Fields and Peterson called on investors to start thinking about how to set up such tools, which should be a “benefit for investors to understand what problems are as early as possible and address them and learn from them so they are not repeated in future investments,” Fields said. An accountability framework can also help investors “co-create projects with communities” instead of imposing them from a distance, she added.
The current accountability gap in the impact investing space also creates the opportunity for investors to innovate and develop new mechanisms, Fields told Devex. She also said each investor does not need its own tool, but instead hopes the sector will move to create one that could be run independently, cheaply, and efficiently and can be used as a collective resource shared across the field to prevent repeating mistakes, she said.
Failing to implement these accountability tools could result in “devastating reputation risks” and threaten the progress of the burgeoning impact investment field, she warned.

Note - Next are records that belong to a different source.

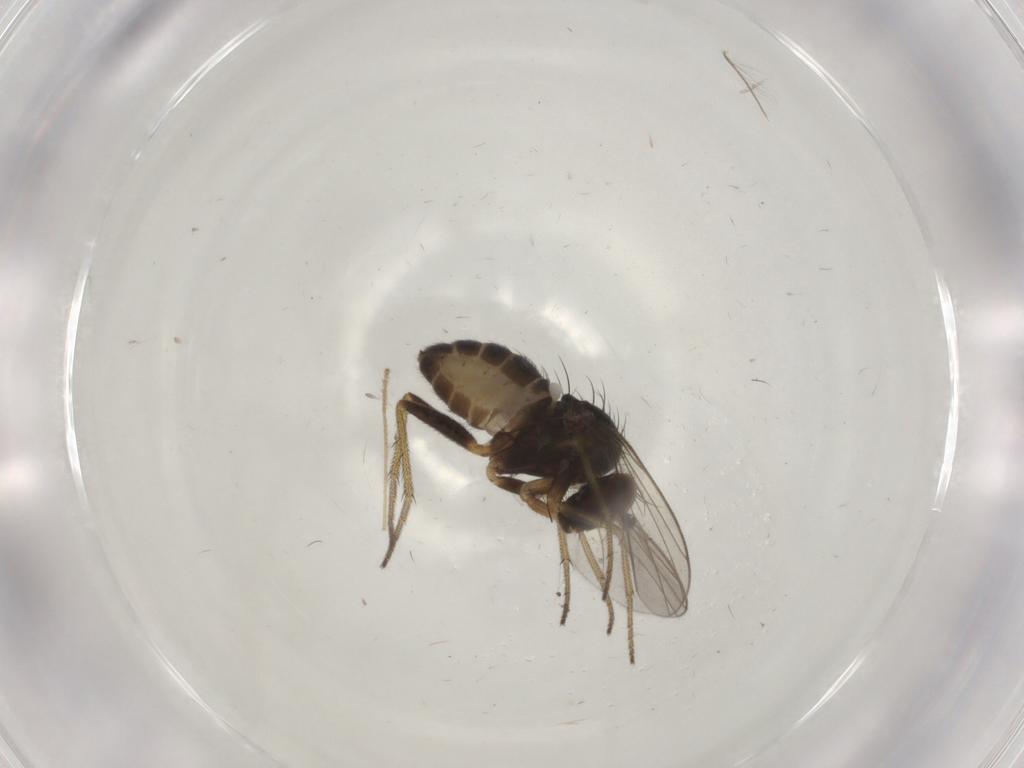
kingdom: Animalia
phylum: Arthropoda
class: Insecta
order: Diptera
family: Dolichopodidae
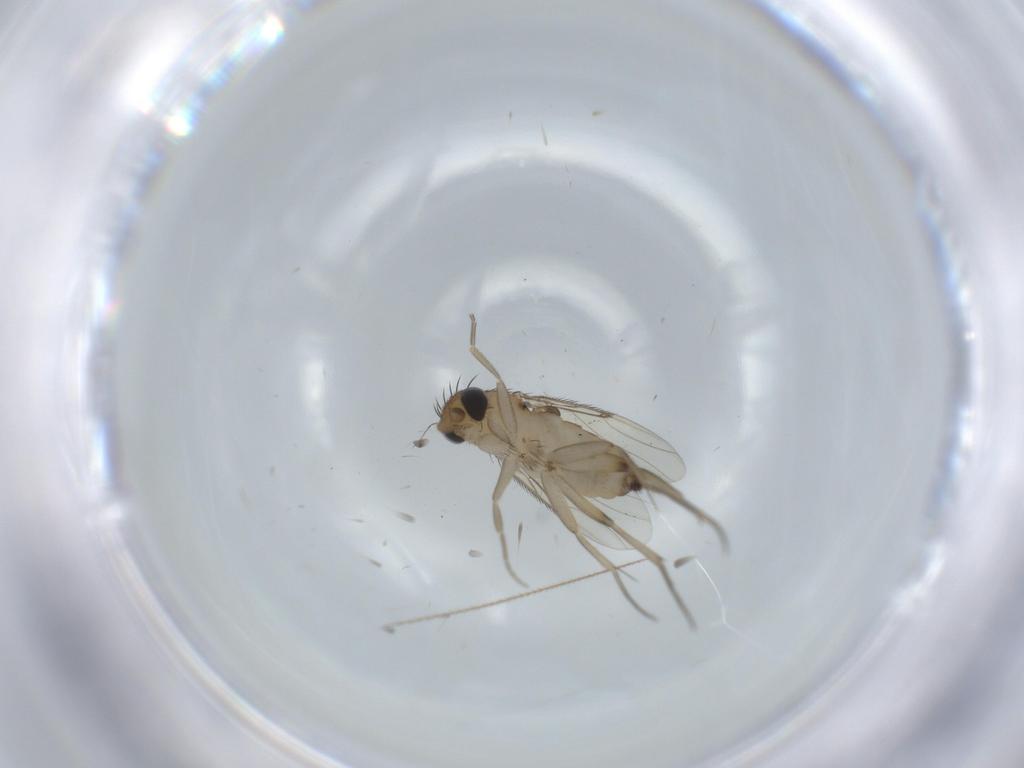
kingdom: Animalia
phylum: Arthropoda
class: Insecta
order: Diptera
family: Phoridae
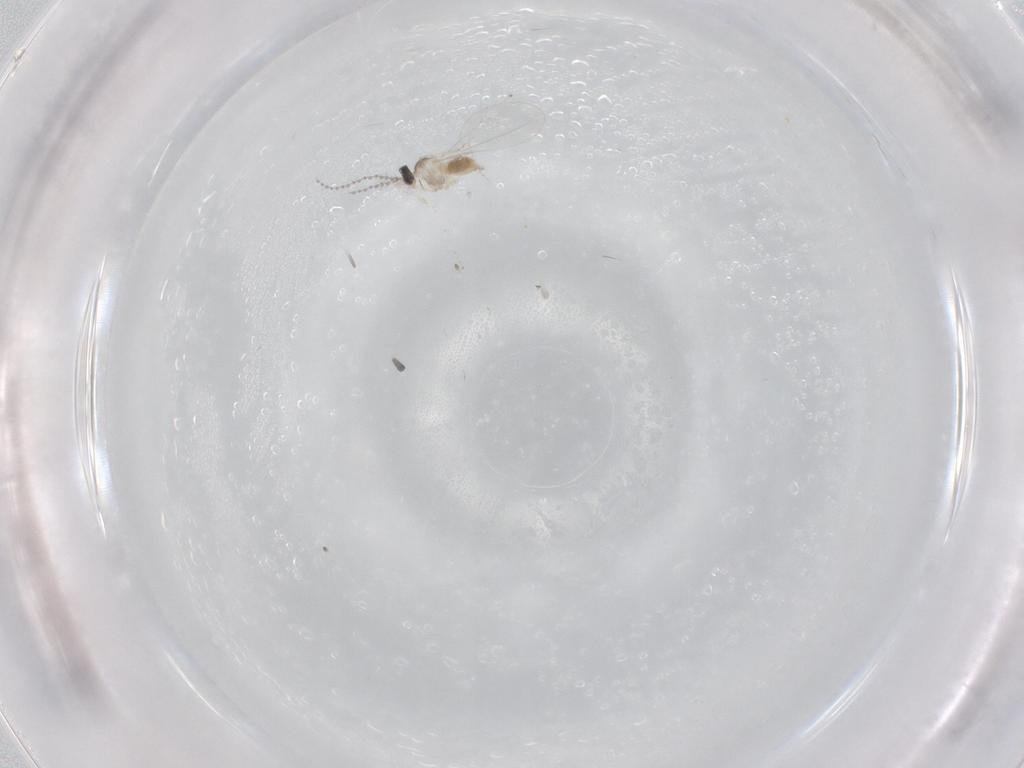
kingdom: Animalia
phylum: Arthropoda
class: Insecta
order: Diptera
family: Cecidomyiidae
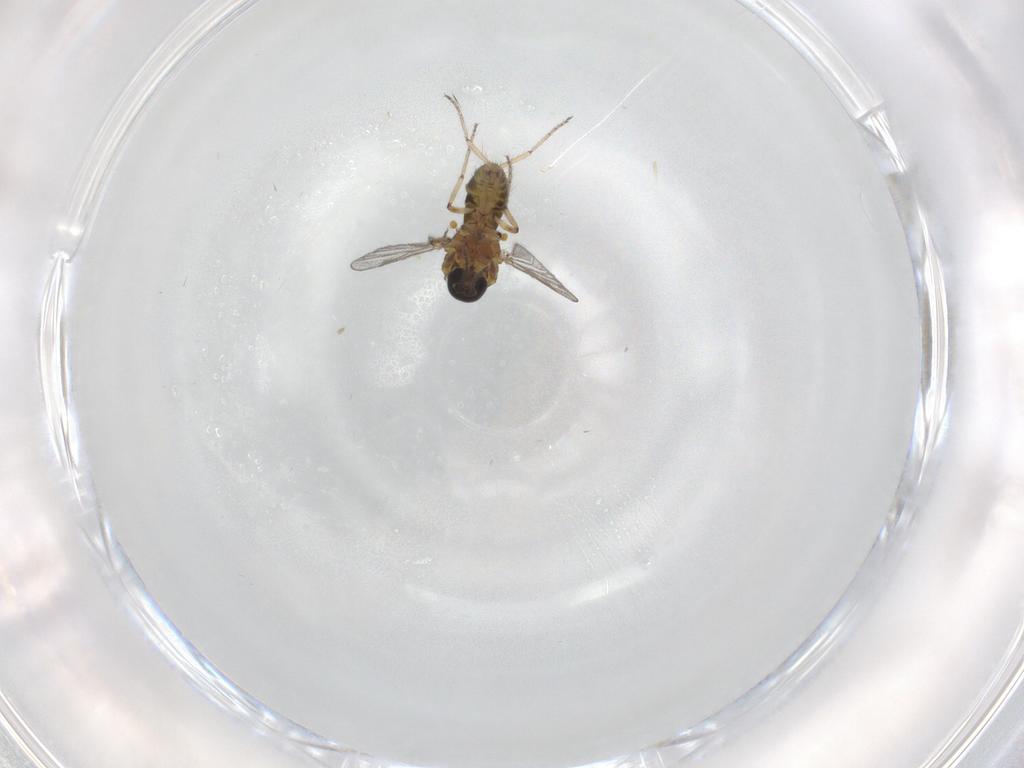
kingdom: Animalia
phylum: Arthropoda
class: Insecta
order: Diptera
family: Ceratopogonidae
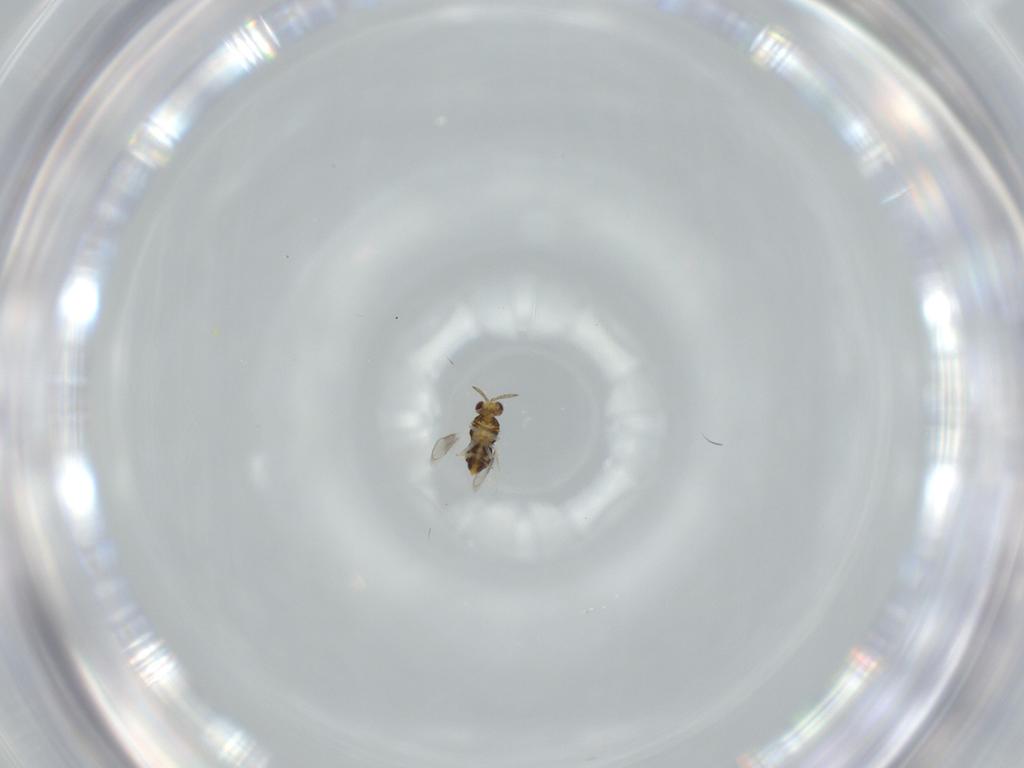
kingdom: Animalia
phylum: Arthropoda
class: Insecta
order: Hymenoptera
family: Aphelinidae
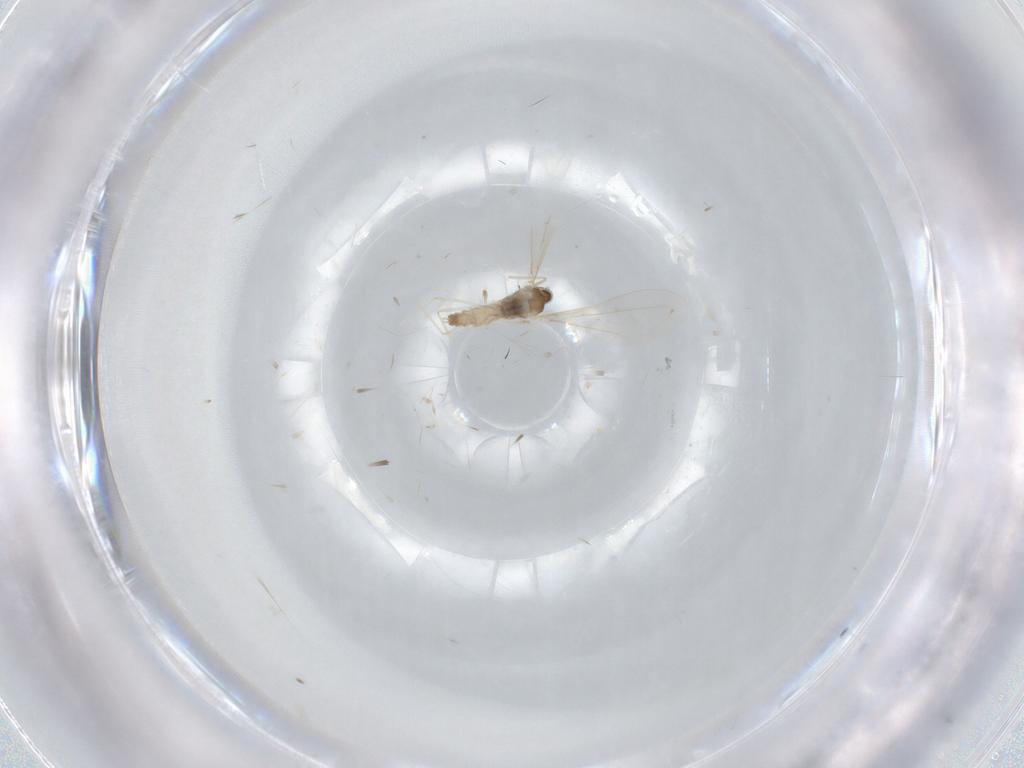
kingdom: Animalia
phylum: Arthropoda
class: Insecta
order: Diptera
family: Cecidomyiidae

“Now is the time for leaders in the field to get ahead of this accountability gap and provide investors with the tools needed to manage high-risk projects and achieve both the impact and financial results they seek,” she added.
The disastrous project in Liberia to finance Buchanan Renewables — a biofuel plant that was funded by OPIC and with impact investment from McCall MacBain Foundation — serves as a “cautionary tale” for investors, according to Fields. The project was investigated by OPIC’s compliance ombudsman after complaints from Liberian communities about a slew of alleged human and labor rights abuses, as well as negative environmental and economic impacts associated with the plant’s operations.
The next step will be a convening at Stanford University in June to discuss the unintended consequences of impact investing, in the hopes of educating investors about existing development finance accountability frameworks and how they can be adapted to the impact investing sector.
Editor's note: Devex traveled to the Skoll World Forum with the support of the Skoll Foundation. Devex retains full editorial independence and responsibility for this content.